*** Source data ***

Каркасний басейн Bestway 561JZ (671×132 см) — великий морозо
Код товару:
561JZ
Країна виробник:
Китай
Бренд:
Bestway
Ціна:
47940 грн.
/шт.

*** End of Source data ***
*** Source data ***

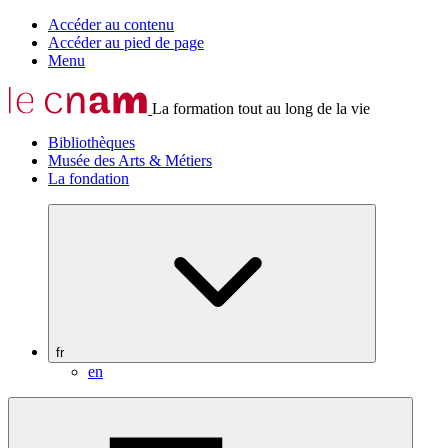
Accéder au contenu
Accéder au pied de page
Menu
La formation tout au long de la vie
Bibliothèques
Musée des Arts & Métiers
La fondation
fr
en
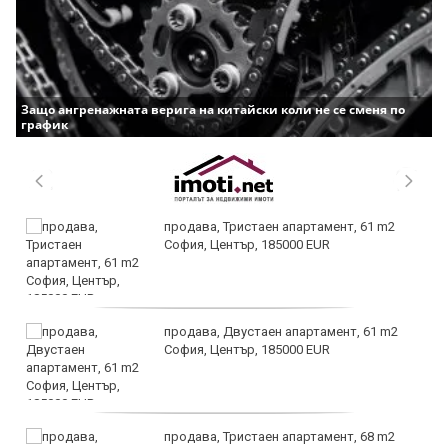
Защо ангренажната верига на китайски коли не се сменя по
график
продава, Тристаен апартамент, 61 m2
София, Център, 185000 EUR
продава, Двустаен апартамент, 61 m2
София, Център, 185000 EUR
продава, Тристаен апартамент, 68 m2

*** End of Source data ***

Output the lines of the entries that begin with the line containing "Accéder au contenu" and end with the line containing "продава, Тристаен апартамент, 68 m2", including both of those lines. Omit the pictures.

** Written solution **
Accéder au contenu
Accéder au pied de page
Menu
La formation tout au long de la vie
Bibliothèques
Musée des Arts & Métiers
La fondation
fr
en
Защо ангренажната верига на китайски коли не се сменя по
график
продава, Тристаен апартамент, 61 m2
София, Център, 185000 EUR
продава, Двустаен апартамент, 61 m2
София, Център, 185000 EUR
продава, Тристаен апартамент, 68 m2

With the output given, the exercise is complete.